5. Evaluate and compare metrics.


In [8]:

# 4) Preprocessing, Vectorization, Train/Test split, Modeling
try:
    # Basic cleaning
    df['clean_msg'] = df['message'].astype(str).apply(clean_text)

    # Vectorize
    tfidf = TfidfVectorizer(max_features=5000, ngram_range=(1,2), stop_words='english')
    X = tfidf.fit_transform(df['clean_msg'])
    y = (df['label'] == 'spam').astype(int)  # spam=1, ham=0

    X_train, X_test, y_train, y_test = train_test_split(X, y, test_size=0.2, random_state=RANDOM_STATE, stratify=y)

    print('Train shape:', X_train.shape, 'Test shape:', X_test.shape)

    # Model 1: Multinomial Naive Bayes
    mnb = MultinomialNB()
    mnb.fit(X_train, y_train)
    y_pred_mnb = mnb.predict(X_test)

    # Model 2: Logistic Regression
    lr = LogisticRegression(max_iter=1000, class_weight='balanced', random_state=RANDOM_STATE)
    lr.fit(X_train, y_train)
    y_pred_lr = lr.predict(X_test)

    # Evaluation helper
    def eval_model(y_true, y_pred, model_name='model'):
        print(f'==== {model_name} ====\n')
        print('Accuracy:', accuracy_score(y_true, y_pred))
        print('Precision:', precision_score(y_true, y_pred))
        print('Recall:', recall_score(y_true, y_pred))
        print('F1:', f1_score(y_true, y_pred))
        print('\nClassification report:\n')
        print(classification_report(y_true, y_pred, target_names=['ham','spam']))
        cm = confusion_matrix(y_true, y_pred)
        print('\nConfusion matrix:\n', cm)

    eval_model(y_test, y_pred_mnb, 'MultinomialNB')
    print('\n-----------------------------------\n')
    eval_model(y_test, y_pred_lr, 'Logistic Regression')

except NameError:
    print('`df` not found or dataset not loaded. Run the Load dataset cell first.')


`df` not found or dataset not loaded.

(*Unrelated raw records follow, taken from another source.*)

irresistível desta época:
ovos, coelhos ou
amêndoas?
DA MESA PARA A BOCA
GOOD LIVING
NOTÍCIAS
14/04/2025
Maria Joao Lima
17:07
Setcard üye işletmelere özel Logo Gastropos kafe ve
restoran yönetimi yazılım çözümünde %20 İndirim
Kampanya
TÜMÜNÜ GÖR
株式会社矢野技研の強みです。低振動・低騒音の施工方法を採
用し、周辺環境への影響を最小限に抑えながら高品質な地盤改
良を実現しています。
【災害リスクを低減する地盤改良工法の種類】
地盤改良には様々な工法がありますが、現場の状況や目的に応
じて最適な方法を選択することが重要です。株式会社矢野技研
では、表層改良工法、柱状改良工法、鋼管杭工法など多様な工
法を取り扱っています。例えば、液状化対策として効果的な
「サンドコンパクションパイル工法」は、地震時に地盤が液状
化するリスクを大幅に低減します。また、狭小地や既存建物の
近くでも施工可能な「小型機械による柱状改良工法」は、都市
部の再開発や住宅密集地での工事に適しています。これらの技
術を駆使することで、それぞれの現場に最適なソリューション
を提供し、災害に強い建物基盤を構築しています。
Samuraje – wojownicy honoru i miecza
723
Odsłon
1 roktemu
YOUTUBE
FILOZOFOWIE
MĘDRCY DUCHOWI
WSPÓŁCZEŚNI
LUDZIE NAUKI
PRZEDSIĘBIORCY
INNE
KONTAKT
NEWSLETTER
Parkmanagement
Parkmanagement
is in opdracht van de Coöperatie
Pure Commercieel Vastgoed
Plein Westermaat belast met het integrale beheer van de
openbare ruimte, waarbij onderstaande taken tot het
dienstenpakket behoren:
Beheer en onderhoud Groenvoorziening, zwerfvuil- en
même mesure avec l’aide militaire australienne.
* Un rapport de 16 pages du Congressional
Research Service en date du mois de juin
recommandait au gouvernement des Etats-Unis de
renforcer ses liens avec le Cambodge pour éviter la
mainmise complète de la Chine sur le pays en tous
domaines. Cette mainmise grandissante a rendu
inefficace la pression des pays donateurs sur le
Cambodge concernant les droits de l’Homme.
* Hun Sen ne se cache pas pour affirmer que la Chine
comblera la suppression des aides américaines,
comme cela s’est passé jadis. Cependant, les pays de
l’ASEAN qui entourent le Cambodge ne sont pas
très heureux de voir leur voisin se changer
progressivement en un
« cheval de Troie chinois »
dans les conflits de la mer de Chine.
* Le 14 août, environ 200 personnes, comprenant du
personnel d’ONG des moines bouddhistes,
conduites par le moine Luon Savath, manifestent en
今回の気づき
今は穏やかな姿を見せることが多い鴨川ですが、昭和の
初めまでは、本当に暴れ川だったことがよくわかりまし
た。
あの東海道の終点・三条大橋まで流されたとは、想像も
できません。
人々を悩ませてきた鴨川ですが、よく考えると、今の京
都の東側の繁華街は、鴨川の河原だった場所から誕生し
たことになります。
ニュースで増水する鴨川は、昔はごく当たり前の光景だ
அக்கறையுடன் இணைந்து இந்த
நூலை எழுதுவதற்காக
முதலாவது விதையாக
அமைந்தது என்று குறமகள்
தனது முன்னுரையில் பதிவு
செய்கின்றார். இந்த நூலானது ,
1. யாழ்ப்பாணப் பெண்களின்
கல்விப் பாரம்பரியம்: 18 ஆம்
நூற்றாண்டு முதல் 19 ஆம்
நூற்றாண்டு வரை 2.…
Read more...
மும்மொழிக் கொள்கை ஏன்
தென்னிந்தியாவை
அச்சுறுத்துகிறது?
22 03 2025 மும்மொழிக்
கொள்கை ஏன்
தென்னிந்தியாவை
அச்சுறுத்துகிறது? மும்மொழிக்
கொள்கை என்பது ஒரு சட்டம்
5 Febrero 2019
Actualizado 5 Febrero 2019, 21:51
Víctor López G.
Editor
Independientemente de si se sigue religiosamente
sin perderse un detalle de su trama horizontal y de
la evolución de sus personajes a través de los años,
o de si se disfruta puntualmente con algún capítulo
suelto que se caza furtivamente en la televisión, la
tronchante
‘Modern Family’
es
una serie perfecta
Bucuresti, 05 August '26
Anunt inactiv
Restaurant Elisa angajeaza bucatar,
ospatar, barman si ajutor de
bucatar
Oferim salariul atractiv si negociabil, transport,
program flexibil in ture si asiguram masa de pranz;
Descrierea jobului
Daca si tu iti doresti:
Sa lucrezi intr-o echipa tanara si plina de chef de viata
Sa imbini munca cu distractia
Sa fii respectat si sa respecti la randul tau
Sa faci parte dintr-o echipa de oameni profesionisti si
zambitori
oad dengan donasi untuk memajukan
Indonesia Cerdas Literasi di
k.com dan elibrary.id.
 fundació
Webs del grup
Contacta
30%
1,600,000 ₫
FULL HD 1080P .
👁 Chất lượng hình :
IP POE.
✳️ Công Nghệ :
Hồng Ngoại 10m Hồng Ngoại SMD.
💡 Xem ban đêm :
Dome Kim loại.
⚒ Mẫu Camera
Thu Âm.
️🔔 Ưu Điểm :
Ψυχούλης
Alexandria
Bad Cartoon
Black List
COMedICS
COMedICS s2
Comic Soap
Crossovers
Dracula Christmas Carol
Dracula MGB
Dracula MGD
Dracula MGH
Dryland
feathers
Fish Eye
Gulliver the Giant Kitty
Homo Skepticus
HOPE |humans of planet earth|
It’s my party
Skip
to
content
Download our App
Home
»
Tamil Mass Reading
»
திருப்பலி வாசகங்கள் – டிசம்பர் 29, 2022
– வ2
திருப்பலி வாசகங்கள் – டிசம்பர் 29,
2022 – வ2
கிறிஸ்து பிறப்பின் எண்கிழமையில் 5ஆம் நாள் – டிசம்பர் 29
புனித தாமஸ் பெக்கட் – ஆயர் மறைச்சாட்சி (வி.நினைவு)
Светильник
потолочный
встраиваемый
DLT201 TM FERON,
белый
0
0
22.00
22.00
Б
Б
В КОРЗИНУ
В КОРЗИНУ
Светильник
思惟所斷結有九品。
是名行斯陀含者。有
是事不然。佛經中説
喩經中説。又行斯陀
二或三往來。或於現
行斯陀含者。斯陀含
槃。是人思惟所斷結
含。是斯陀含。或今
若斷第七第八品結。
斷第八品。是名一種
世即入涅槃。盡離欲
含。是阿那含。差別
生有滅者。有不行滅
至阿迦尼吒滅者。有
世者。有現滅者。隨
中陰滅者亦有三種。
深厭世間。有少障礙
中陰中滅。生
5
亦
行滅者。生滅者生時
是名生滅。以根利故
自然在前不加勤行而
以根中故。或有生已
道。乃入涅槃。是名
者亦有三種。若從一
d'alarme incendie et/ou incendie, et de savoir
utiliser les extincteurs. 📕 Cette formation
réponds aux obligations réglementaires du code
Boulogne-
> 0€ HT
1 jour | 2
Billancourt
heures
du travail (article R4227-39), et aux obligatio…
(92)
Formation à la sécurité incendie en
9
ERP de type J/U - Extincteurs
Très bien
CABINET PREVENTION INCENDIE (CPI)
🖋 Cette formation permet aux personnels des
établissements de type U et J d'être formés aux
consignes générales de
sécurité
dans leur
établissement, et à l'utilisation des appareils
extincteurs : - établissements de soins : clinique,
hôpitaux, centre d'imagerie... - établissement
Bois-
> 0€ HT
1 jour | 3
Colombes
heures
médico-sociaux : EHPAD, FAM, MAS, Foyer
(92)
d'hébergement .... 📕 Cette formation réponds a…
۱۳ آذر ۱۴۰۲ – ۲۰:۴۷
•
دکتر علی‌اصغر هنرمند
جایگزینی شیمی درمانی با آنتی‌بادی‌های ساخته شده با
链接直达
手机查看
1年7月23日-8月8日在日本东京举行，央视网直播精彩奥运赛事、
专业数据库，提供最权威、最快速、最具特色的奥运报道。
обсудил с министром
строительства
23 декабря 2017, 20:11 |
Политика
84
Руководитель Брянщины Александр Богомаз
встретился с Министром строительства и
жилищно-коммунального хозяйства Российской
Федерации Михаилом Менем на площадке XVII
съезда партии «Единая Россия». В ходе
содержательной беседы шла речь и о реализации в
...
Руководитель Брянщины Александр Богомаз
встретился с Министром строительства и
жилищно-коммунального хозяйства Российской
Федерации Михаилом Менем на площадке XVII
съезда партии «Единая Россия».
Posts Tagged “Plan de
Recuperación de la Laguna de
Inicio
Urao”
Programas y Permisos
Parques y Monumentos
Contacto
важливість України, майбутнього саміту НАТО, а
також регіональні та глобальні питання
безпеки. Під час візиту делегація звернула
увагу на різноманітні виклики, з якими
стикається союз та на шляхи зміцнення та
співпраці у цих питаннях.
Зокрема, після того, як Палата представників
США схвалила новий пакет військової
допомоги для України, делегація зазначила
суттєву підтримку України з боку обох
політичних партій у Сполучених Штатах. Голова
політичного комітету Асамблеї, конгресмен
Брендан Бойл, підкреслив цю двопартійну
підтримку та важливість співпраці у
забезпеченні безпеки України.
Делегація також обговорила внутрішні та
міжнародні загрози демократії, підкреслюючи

Run the Load dataset cell first.


## Model improvement suggestions
- Hyperparameter tuning (GridSearchCV) for Logistic Regression (C) and TfidfVectorizer (max_features, ngram_range).  
- Try additional models: LinearSVC, Random Forest (on TF-IDF reduced with SelectKBest or TruncatedSVD), or simple neural nets.  
- Use cross-validation and report mean ± std metrics.  
- Analyze feature importances / top tokens for spam class (inspect coefficients from LR or log-count ratios for NB).  
- Add more engineered features: presence of URLs, phone numbers, all-caps tokens, number of digits, punctuation counts.


## Results, Discussion & Conclusion
(Write your results here after running the models in Colab. Include figures and tables.)

- Briefly summarize which model performed better and why.  
- Discuss limitations (dataset bias, short messages, domain differences).  
- Conclude and propose future work.


## References
- Almeida, T. & Hidalgo, J. (2011). SMS Spam Collection [Dataset]. UCI Machine Learning Repository. https://doi.org/10.24432/C5CC84. (UCI dataset page: SMSSpamCollection).  
- UCI Machine Learning Repository — SMS Spam Collection. Dataset page and file: `SMSSpamCollection`.  

(When you submit on Colab, make sure the notebook's markdown cells are visible and that you produce narrative explanations as required by the lecturer.)